Güncelleme Tarihi:
Ahmet Türk'e saldırıyla ilgili gözaltına alındıktan sonra “kasten yaralama” iddiasıyla tutuklanan İsmail Çelik'in avukatı Karaduman, nöbetçi sulh ceza mahkemesine itirazda bulunduktan sonra adliye çıkışında açıklama yaptı.
Açıklamasında müvekkilinin basit kasten yaralama suçu işlediğini ve tutuklamayı gerektirecek bir durum olmadığını belirten Karaduman, yargıya baskı olduğunu öne sürdü.
Şehit haberleri nedeniyle milletin sabrının taştığını savunan Karaduman, şunları kaydetti:
“Buradan doğudaki ve güneydoğudaki kardeşlerimize selam gönderiyorum.
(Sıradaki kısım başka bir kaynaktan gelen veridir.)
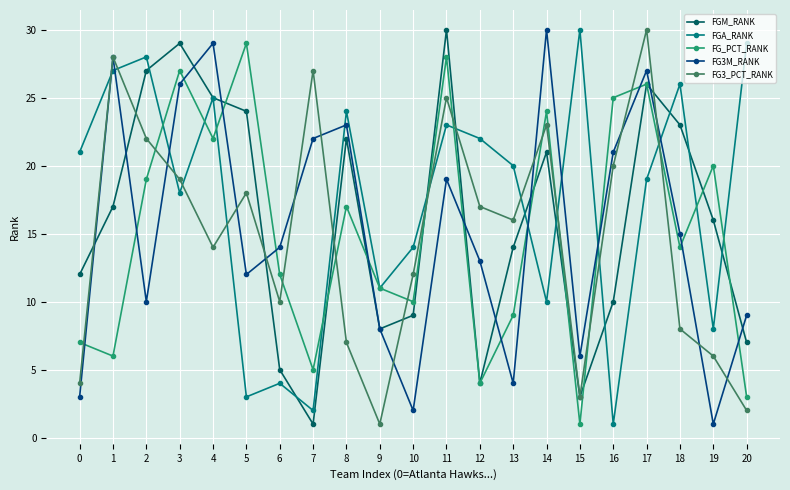

Rank the series at 20 from highest to lowest value.

FGA_RANK, FG3M_RANK, FGM_RANK, FG_PCT_RANK, FG3_PCT_RANK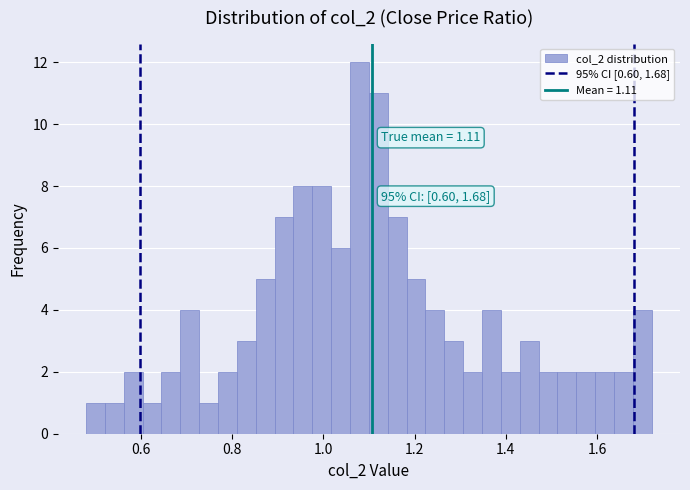

Read against the x-axis, roughly where is the centre of the tallest bar?

1.08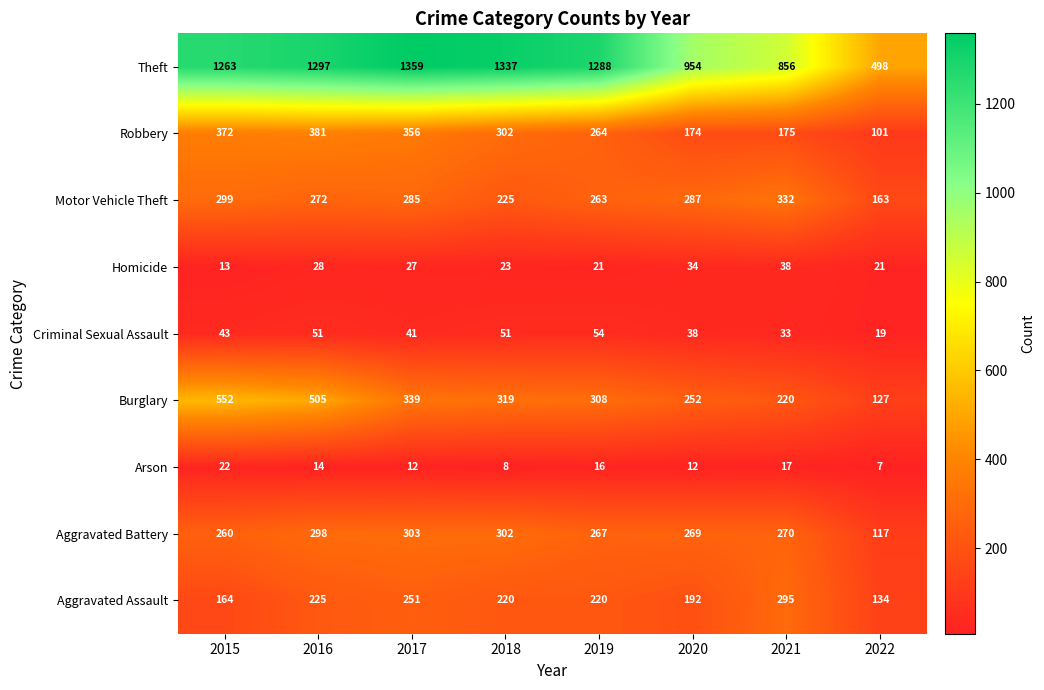

True or false: Robbery has a value of 102 at 2021.

False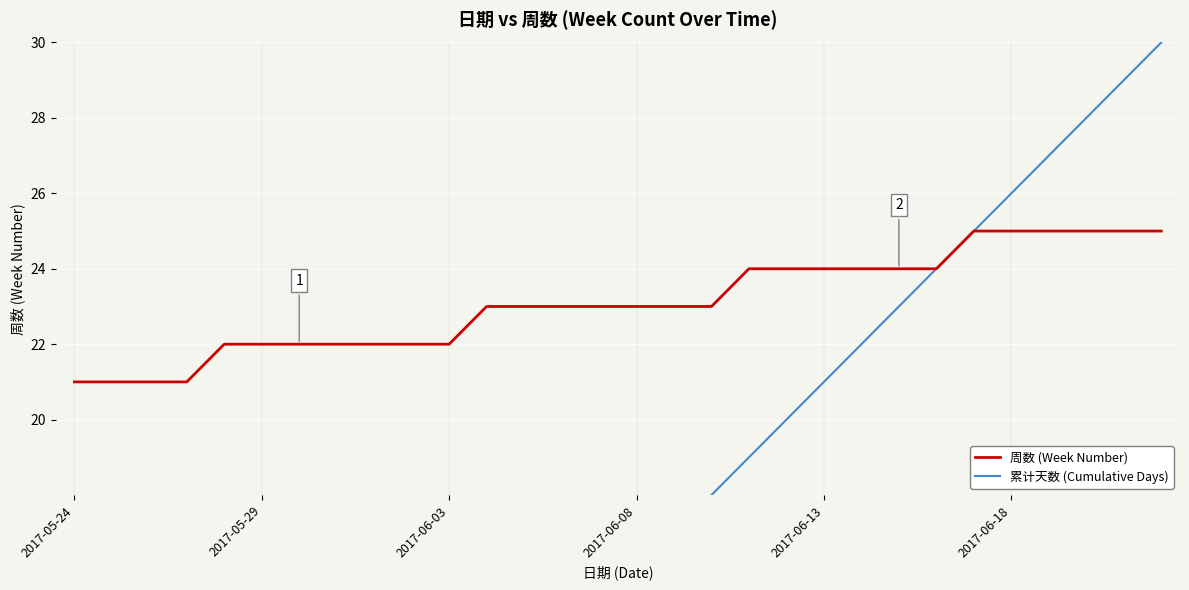

True or false: 周数 (Week Number) and 累计天数 (Cumulative Days) cross at least once.

False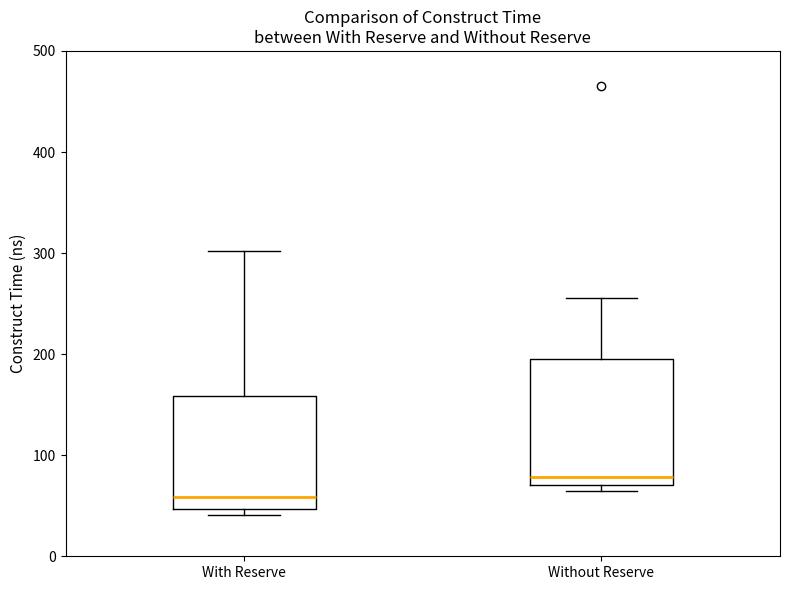

Which box is the tallest, from its lower edge to its upper edge?

Without Reserve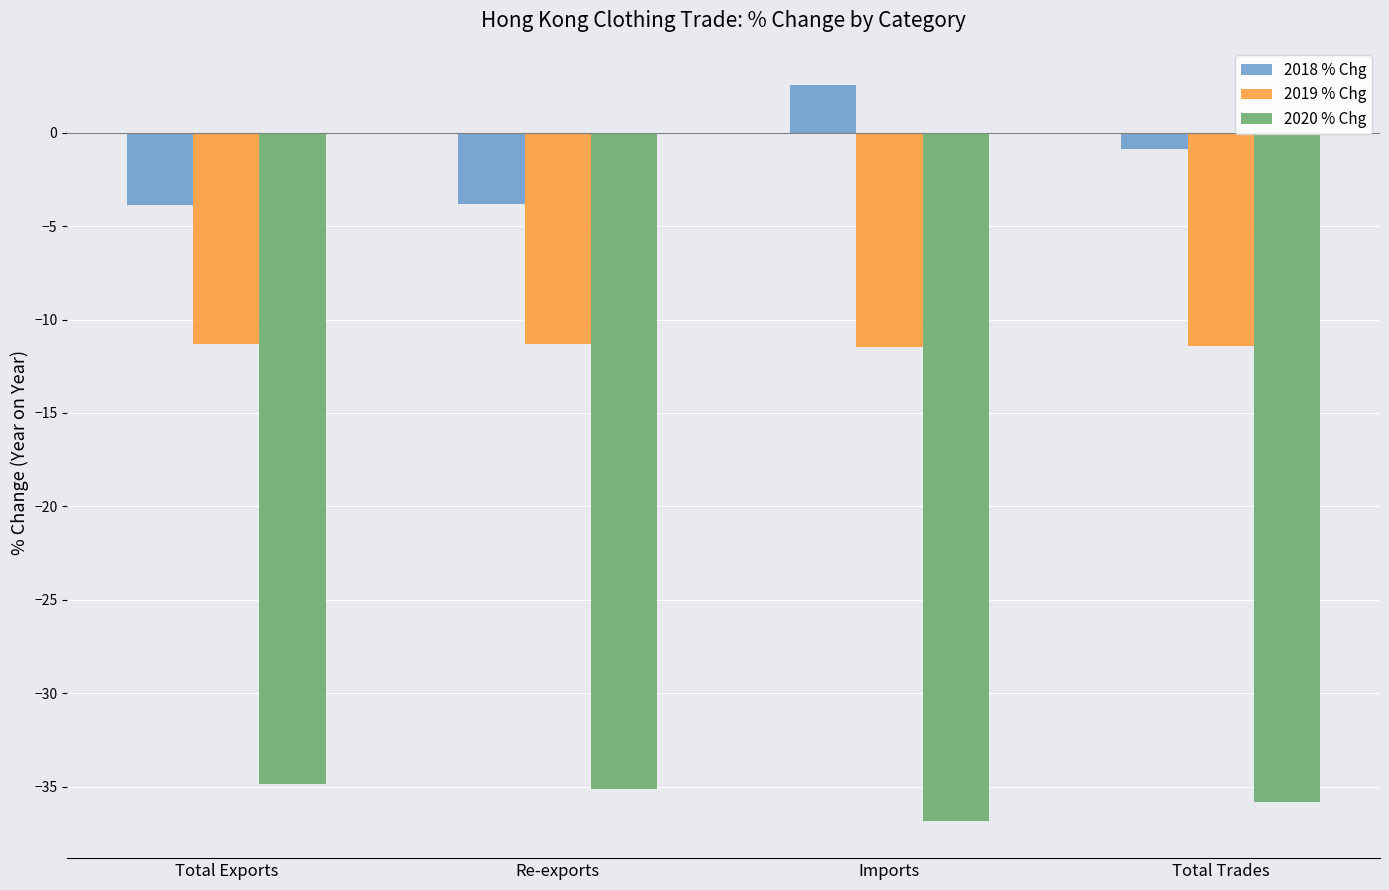

What is the difference between the highest and lowest values at Total Trades?

34.9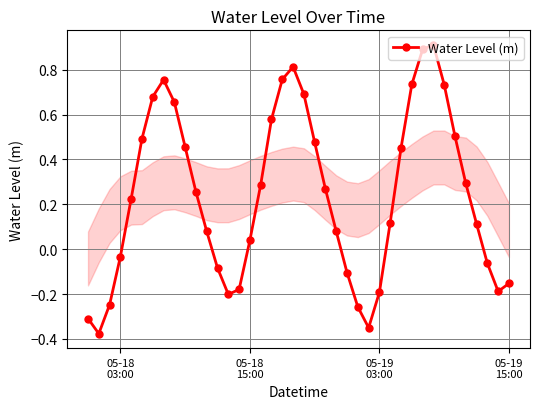

Does the chart display data point markers on the line(s)?

Yes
Lütfen artık birleşelim. Saflarımızı sıklaştıralım. Vatana karşı ihanet edenlere tepki gösterelim, lütfen birleşelim. Kardeşlerimize, Karadeniz'e selam gönderiyorum. Doğu, güneydoğu, Karadeniz fark etmiyor. Bu ülkenin her yeri aynı, her yeri eşit. Milletin sabrı taşmıştır. Şehitlerimizden dolayı milletimizin başı sağ olsun.”
Tutuklamaya yapılan itirazın 1-2 gün içinde sonuçlanmasını beklediklerini ifade eden Karaduman, “Müvekkilimle ilgili kasten yaralamanın tutuklamayı gerektirmeyecek bir suç olduğunu belirttik” dedi.
İTİRAZ DİLEKÇESİ
İtiraz dilekçesinde tutuklamanın kaldırılmasını isteyen Karaduman, tutuklama kararının ceza kanununun temel ilkelerinden olan “kanun önünde eşitlik” ilkesine aykırı olduğunu savundu.
Müvekkilinin aynı şartlarla başkasına karşı aynı amacı güderek benzer suç işlemesi halinde tutuksuz yargılanmak üzere serbest bırakılacağını belirten Karaduman, şunları kaydetti:
“Vatandaş Ahmet ile Türkiye Cumhuriyeti kimliği taşıyan Ahmet Türk arasındaki fark nedir acaba. Bu toplumda her gün yüzlerce yaralama olayı gerçekleşiyor, hem de daha büyük zararlı yaralamalar. Ancak tutuklama tedbiri çok zor görülüyor. Kanunlar, vatandaş Ahmet ile TC kimliği taşıyan Ahmet Türk'e eşit uygulanmalıdır. Mevcut uygulamayla eşitliğe aykırı bir durum hasıl olmuştur. Bu nedenlerden dolayı ilgili kararın ceza kanununun bu temel ilkesini ihlal ettiği kanısındayız.”
Müvekkilinin basit bir kasten yaralama suçu işlediğini, bu suçun ceza kanunu kapsamında değerlendirildiğinde tutuklama tedbirinin çok ağır bir tedbir olduğunun görüleceğini belirten Karaduman, “CMK 100. maddedeki “tutuklamanın orantılı olması” gerektiği temel ilkesinin ihlal edildiği kanısındayız” görüşünü bildirdi.
İlgili yasalardaki hükümlerin müvekkili lehine uygulanmasını isteyen Karaduman, dilekçesinde şu ifadelere yer verdi:
“Vatana kurşun sıkanlar davul zurnayla karşılanırken vatana kurşun sıkmayı kendisine görev edinmiş zihniyete tepki gösterenlerin kelepçeyle karşılanması oldukça manidardır. Müspet suç CMK 100. madde kapsamında belirtilen katalog suçlardan değildir. Tutuklamadan istenilen tedbir elde edilmiştir.”
Tutuklama kararına itirazın kabulü istenilen dilekçede, müvekkilin bihakkın tahliyesine, mahkemenin aksi kanaat halinde olması durumunda adli kontrol hükümleri uygulanmasına karar verilmesi de talep edildi.
Talebin reddi halinde ise dosyanın incelenmek üzere nöbetçi asliye ceza mahkemesine gönderilmesi de istendi.